# Supplied passage:
>>
Nurseries ‘must have qualified early years teachers’ says charity

Poor pre-school education could set back toddlers for decades, says a new report from Save the Children.

The charity is calling for every nursery in the country to be led by a qualified early years’ teacher by 2020 to help children develop key skills such as speech and language.

In its scientific briefing report Lighting up Young Brains, Save the Children says that neuroscience shows how early language skills are intertwined with children’s brain development, with the period from age three to five being crucial.

It warned that failure to develop adequate language skills can leave children struggling to learn in the classroom and unable to catch up with their peers.

Government figures show that last year around 130,000 children – equivalent to six children in every reception class in England – had lower than expected language development at the end of reception.

Now the charity has teamed up with leading scientists and psychologists to emphasise the importance of learning in pre-school years as a “golden opportunity” for the brain to develop key skills.

The academics, including Dr Tanya Byron, are urging government action on the issue of nursery quality being overlooked in policy making.

Professor Torsten Baldeweg, professor of neuroscience and child health at the University College London’s Institute of Child health, said: “Why is it important to stimulate children before they go to school? It is precisely this period where we have explosive brain growth, where most of the connections in the brain are formed. We need input to maintain them for the rest of our lives.”

The charity said that a new poll of 1,000 parents found that 56 per cent of parents do not think they have enough help and advice to understand their child’s early learning.
<<
(Page-level text extractions)
>>
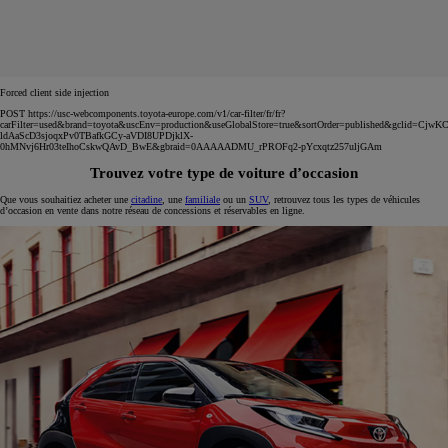
Forced client side injection
POST https://usc-webcomponents.toyota-europe.com/v1/car-filter/fr/fr?
carFilter=used&brand=toyota&uscEnv=production&useGlobalStore=true&sortOrder=published&gclid=C
ldAaScD3sjoqxPv0TBafkGCy-aVDI8UPDjklX-
0hMNvj6Hr03teIhoCskwQAvD_BwE&gbraid=0AAAAADMU_rPROFq2-pYcxqtz257uljGAm
Trouvez votre type de voiture d’occasion
Que vous souhaitiez acheter une
citadine
, une
familiale
ou un
SUV
, retrouvez tous les types de véhicules
d’occasion en vente dans notre réseau de concessions et réservables en ligne.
<<
# Check your understanding:
- a) In the article on nursery teachers, why does Professor Torsten Baldeweg consider it important to stimulate children before they start school?
- b) Reproduce the article on nursery teachers from "In its scientific" up to and including "five being crucial.".

# Solved problems:
- a) He says that this is the period of explosive brain growth, when most of the connections in the brain are formed. Input is then needed to maintain those connections for the rest of a person's life.

- b)
In its scientific briefing report Lighting up Young Brains, Save the Children says that neuroscience shows how early language skills are intertwined with children’s brain development, with the period from age three to five being crucial.